» Exercise directions:
Copy out the lines of the items below, starting with the line that contains "genus: Pandion" and ending with the line that contains "order: Lamiales", including both of those lines. Reproduce every line without any change.

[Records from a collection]
----------

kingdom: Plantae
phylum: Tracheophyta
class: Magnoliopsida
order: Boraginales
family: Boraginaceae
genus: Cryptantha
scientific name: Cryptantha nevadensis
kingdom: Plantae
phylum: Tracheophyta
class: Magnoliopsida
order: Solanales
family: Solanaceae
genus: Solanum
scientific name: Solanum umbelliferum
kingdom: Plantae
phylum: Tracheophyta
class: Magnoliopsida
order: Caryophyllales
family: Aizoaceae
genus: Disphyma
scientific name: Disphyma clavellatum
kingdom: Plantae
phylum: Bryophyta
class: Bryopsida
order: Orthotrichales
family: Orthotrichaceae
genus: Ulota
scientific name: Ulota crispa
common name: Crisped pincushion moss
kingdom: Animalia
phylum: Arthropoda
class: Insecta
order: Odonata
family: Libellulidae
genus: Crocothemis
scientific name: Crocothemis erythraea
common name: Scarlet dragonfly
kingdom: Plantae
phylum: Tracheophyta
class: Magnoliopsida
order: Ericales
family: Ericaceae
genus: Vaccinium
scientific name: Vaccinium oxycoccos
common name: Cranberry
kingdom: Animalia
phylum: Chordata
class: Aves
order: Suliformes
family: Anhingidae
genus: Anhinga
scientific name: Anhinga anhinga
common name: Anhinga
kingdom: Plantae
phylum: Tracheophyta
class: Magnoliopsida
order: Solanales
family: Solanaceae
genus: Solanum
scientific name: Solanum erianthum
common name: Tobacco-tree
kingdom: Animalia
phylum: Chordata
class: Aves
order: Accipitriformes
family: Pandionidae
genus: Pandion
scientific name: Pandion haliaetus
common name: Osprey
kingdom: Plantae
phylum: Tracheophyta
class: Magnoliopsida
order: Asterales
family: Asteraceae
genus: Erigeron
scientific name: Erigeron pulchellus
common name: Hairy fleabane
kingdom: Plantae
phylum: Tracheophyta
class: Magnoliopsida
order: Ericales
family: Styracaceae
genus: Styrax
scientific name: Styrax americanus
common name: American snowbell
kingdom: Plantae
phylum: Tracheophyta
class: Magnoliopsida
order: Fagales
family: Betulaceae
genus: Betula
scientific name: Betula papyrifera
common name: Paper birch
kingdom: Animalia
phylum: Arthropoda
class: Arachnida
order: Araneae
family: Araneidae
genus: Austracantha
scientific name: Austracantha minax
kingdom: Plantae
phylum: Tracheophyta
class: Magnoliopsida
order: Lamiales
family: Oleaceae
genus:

----------

» Answer to the exercise:
genus: Pandion
scientific name: Pandion haliaetus
common name: Osprey
kingdom: Plantae
phylum: Tracheophyta
class: Magnoliopsida
order: Asterales
family: Asteraceae
genus: Erigeron
scientific name: Erigeron pulchellus
common name: Hairy fleabane
kingdom: Plantae
phylum: Tracheophyta
class: Magnoliopsida
order: Ericales
family: Styracaceae
genus: Styrax
scientific name: Styrax americanus
common name: American snowbell
kingdom: Plantae
phylum: Tracheophyta
class: Magnoliopsida
order: Fagales
family: Betulaceae
genus: Betula
scientific name: Betula papyrifera
common name: Paper birch
kingdom: Animalia
phylum: Arthropoda
class: Arachnida
order: Araneae
family: Araneidae
genus: Austracantha
scientific name: Austracantha minax
kingdom: Plantae
phylum: Tracheophyta
class: Magnoliopsida
order: Lamiales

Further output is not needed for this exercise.